• **Reading text**
Soon after the Bonines’ arrival, the business officially became the Easterday-Bonine Funeral Home, with Jim and Bill running it together until 1963, after which Jim and Rosalie took over completely. By 1966, the Bonines moved the operation to what had been the home of O.T. Goss and his family (we’ll meet Mr. Goss again in a few weeks, when we examine the hardware store he owned for years before its sale to the Snyder family). In 1961, the Van Gilder mortuary operation had purchased the Goss house, at the northeast corner of Main Street and Lake Shore Drive, for the purpose of expanding their Plymouth-based business to Culver. Their move was apparently unsuccessful, as the Bonines moved in five years later, to what remains today Culver’s only funeral home (having been purchased and taken over recently, of course, by Greg Odom).

• **Entries supplied**
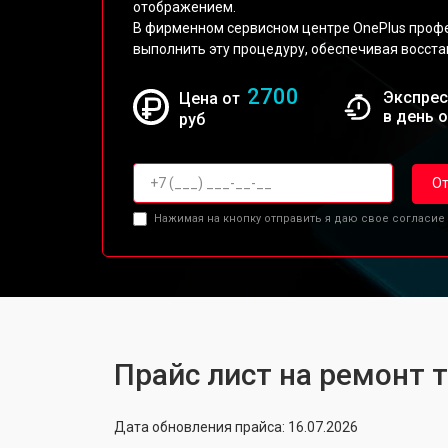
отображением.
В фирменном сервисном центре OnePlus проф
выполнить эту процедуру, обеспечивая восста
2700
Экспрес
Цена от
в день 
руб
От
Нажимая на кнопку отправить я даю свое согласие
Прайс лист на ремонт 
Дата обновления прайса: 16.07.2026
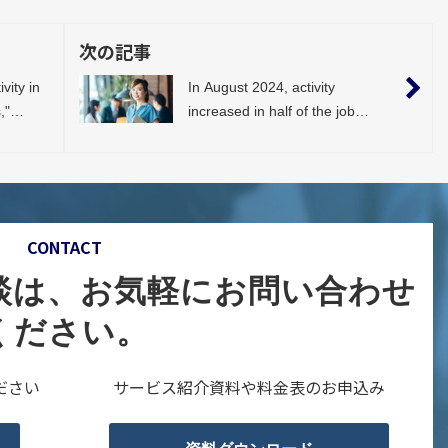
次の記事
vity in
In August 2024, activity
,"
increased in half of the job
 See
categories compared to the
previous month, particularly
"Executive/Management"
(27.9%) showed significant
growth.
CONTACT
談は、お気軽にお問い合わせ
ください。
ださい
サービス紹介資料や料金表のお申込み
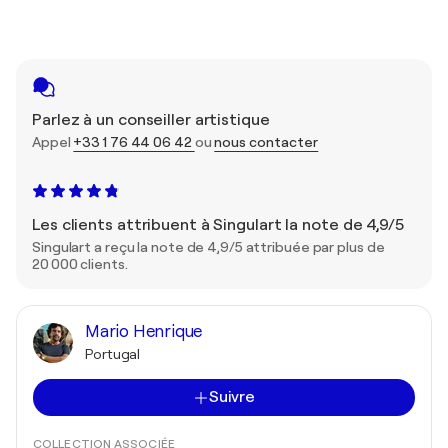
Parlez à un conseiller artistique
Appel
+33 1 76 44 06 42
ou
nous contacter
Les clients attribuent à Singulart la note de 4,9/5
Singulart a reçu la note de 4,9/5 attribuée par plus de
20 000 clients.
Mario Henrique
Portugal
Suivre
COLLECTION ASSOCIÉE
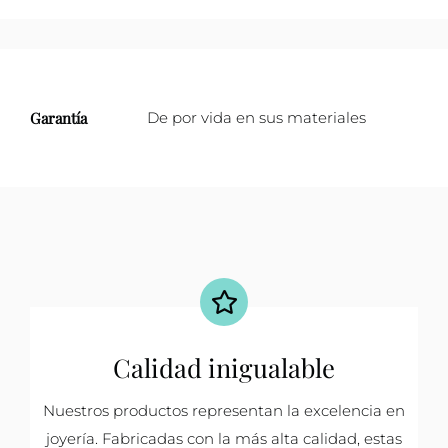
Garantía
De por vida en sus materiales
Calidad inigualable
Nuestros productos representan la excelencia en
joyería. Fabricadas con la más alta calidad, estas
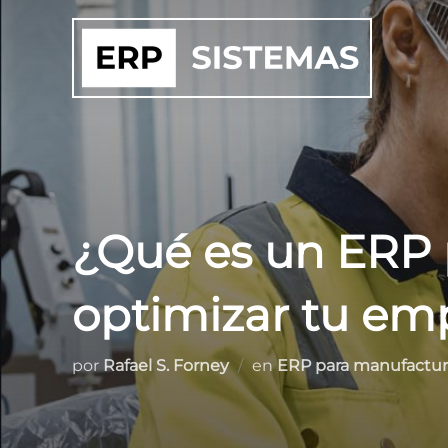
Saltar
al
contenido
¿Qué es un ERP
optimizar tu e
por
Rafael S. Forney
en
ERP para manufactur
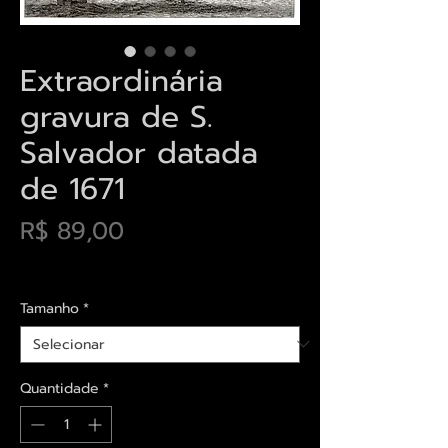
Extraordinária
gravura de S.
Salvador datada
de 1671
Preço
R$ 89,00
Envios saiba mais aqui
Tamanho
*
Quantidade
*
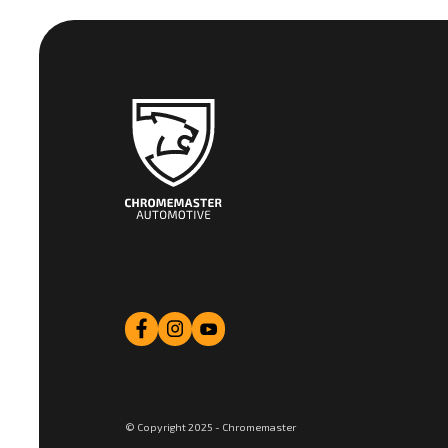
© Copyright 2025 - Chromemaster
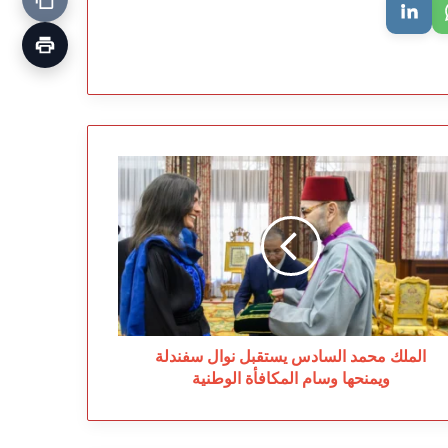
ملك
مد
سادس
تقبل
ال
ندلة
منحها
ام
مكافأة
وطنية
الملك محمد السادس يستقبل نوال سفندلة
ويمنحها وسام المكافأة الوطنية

• **Questions to answer**
#1 List every year that appears in the passage on Culver's funeral home history, in the order in which each first occurs.
#2 Continue the passage on Culver's funeral home history from its last sentence.

• **Answers to each task**
#1 1963, 1966, 1961

#2
Generations of Culverites will remember 108 North Main, as does your editor, as Verl Shaffer’s iconic barber shop, complete with the classic red, white, and blue barber pole out front. Inside, almost as classic, were the touches that made Verl’s Verl’s: the array of clocks -- painstakingly repaired, wound, and kept up by Verl himself -- including that cuckoo which every child surely loved; and the deer head, hooves, and -- other parts, some quite lifelike when Verl wanted them to be. Many the treats your editor enjoyed there, from bottles of orange pop to Tootsie Roll suckers, and many the comic books I read while listening to the grown-up men swap stories with Verl, and how much simpler times seemed in there.
Culver’s last official barber (so far, anyway) removed the last clock from those hallowed walls in 2006 to, as the sign on his window put it, stop and smell the flowers before he started pushing then up himself. By the following year, the interior was transformed into the beautiful cafe setting it contains today, and Gladie’s Deli began carrying on a century-plus business tradition in that historic spot.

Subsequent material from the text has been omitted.